By: Chuck Frey
In Roger Martin’s new book, the author writes that the main reason companies find it difficult to realize innovations is that most people in corporations are trained in analytical thinking and focused on reliability and consistency. They are focused on making the “factory” and related processes better, faster, and cheaper to produce existing offerings.
Businesses are organized to be a factory, whether they are product- or service-focused. They are set up to maximize efficiencies and produce the highest profits possible on their existing creations. Nearly all of the people hired to join an existing organization are there to increase the reliability and consistency of the organization.
Roger Martin, Dean of the Rotman Business School, University of Toronto, recently released a new book titled The Design Of Business – Why Design Thinking Is The Next Competitive Advantage. This book does an excellent job of articulating why innovation in corporations seems to be incredibly difficult.
Dr. Martin writes that the main reason companies find it difficult to realize innovations is that most people in corporations are trained in analytical thinking and focused on reliability and consistency. They are focused on making the “factory” and related processes better, faster, and cheaper to produce existing offerings.
The opposite of reliability is a focus on validity. Dr. Martin defines validity as seeking to find the “correct” answer to a complex problem, not the most reliable or predictable, and to find new knowledge that will lead to the development of new markets, new business models, new products, etc.

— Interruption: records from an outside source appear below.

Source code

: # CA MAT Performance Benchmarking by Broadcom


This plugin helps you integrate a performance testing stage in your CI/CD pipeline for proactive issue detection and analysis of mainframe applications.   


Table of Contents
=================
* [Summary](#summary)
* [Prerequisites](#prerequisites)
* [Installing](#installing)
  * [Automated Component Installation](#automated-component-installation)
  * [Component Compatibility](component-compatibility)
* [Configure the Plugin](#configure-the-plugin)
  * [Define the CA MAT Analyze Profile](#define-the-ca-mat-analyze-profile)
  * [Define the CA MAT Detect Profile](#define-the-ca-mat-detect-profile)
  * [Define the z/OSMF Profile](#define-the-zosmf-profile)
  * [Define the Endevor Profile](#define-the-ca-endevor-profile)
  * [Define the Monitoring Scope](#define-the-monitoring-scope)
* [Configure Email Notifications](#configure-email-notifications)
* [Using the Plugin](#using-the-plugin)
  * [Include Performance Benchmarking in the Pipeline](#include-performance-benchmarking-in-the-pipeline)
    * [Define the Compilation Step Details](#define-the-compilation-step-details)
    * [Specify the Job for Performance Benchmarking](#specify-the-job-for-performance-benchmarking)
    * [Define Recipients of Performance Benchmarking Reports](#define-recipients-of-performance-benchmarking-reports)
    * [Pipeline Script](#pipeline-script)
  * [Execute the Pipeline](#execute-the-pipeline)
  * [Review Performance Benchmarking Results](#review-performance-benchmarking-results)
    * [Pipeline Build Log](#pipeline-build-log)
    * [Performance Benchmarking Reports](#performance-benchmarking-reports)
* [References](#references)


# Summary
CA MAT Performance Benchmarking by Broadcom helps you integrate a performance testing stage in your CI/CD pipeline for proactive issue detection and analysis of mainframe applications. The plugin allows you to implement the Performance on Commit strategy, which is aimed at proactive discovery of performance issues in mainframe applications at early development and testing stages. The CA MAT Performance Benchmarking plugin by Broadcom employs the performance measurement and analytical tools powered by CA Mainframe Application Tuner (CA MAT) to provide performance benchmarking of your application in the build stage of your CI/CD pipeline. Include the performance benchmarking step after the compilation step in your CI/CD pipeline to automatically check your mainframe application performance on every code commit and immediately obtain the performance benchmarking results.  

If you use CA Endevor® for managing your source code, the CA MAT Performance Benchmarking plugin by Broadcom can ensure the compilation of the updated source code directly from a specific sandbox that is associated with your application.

Businesses are organized to deliver and value consistent results. The main problem that derives from a reliability focus which is based on analytical thinking is that business leaders depend on past activity to make decisions about future direction.
This leads companies into stagnation and a lack of focus on what customers want and need. Competitors that find unmet customers needs and deliver compelling new value will grow and succeed.
Uncovering unmet customers needs and creating new business concepts to meet these needs are often repulsed by existing managers who insist on proof that the new concept will succeed. It is very difficult to predict exactly how a new concept will perform, and this goes directly against the grain of most business people who demand proof that a new concept will succeed in the future.
Unless the CEO of an organization realizes that the conflict between a reliance on past performance must be actively balanced against the uncertainty of future events, a company will not be able to generate the type of organic growth it needs to be healthy. The CEO must take the lead to create an environment that supports the exploration and invention necessary to create new growth opportunities.
The important point to realize is that an organization must be efficient and reliable AND discover new knowledge about their customers at the same time. There is much more to Dr. Martin’s book, and I plan to provide a deeper look at this book in the near future.
In the meantime, keep in mind that if your organization is not actively seeking to discover the answers to complex customer issues in an ever-changing business environment, your competitors and those pesky start-up companies will surely do so. It is vital to the long term success of any organization to balance reliability against validity.